I’ve always had a soft spot for tales of alternative courses of history, and Ministry of Space has been on my To Read-list for years. Dealing in elements of World War II, the British empire, science fiction, and space travel, plus being written by Warren Ellis to boot, this book ticks off too many of my boxes to ignore. The collected edition being back in print, finally made it possible for me to get my hands on it.
Ministry of Space starts off at the conclusion of the second world war. Britain manages to capture the top German rocket scientists and set them to work on their newly created space programme. Backed by a massive black budget, the programme makes constant leaps in technology, effectively making Britain the only power to truly enter the space age.
As a sci-fi short story, Ministry of Space works well. All the elements of a good sci-fi story are there – heroism, futuristic technology, ventures into the unknown, new frontiers – but I can’t help but feel that this story could and should be much more.

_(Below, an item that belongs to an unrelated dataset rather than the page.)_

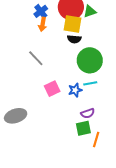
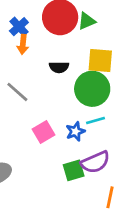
yellow square: (73, 24) -> (100, 61), moved
black semicircle: (74, 39) -> (59, 67), moved
purple semicircle: (88, 113) -> (95, 162), size x1.5
green square: (83, 128) -> (74, 170), moved

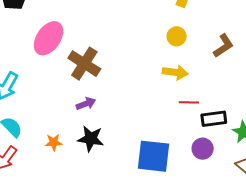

I understand that a longer story would’ve greatly increased the work effort, especially if turned into a comic. But I think there’s plenty of stuff and possible story lines in there for an entire novel, or indeed an arch of novels. Not to sound disrespectful, but I think the idea is too good and contains too many aspects for a mere, lonesome comic book.
Ellis chooses to focus on the British space programme alone, while I would’ve loved to see the story greatly expanded. What about world politics? Economy? Or what about other space programmes? The American space programme being the only other briefly mentioned. In this version of history there is no real space race, but surely the US and USSR wouldn’t have let the UK dominate space like this? And if they would, and did, at least explain why! And what about throwing China or Japan into the mix?
In the end, the only source of tension in the story is the question of where the money in the black budget came from. This would’ve worked great as one of many story lines in a greater context, but as it stands, the build up and conclusion simply isn’t strong enough.
Ministry of Space is a great idea, but doesn’t feel like a finished product.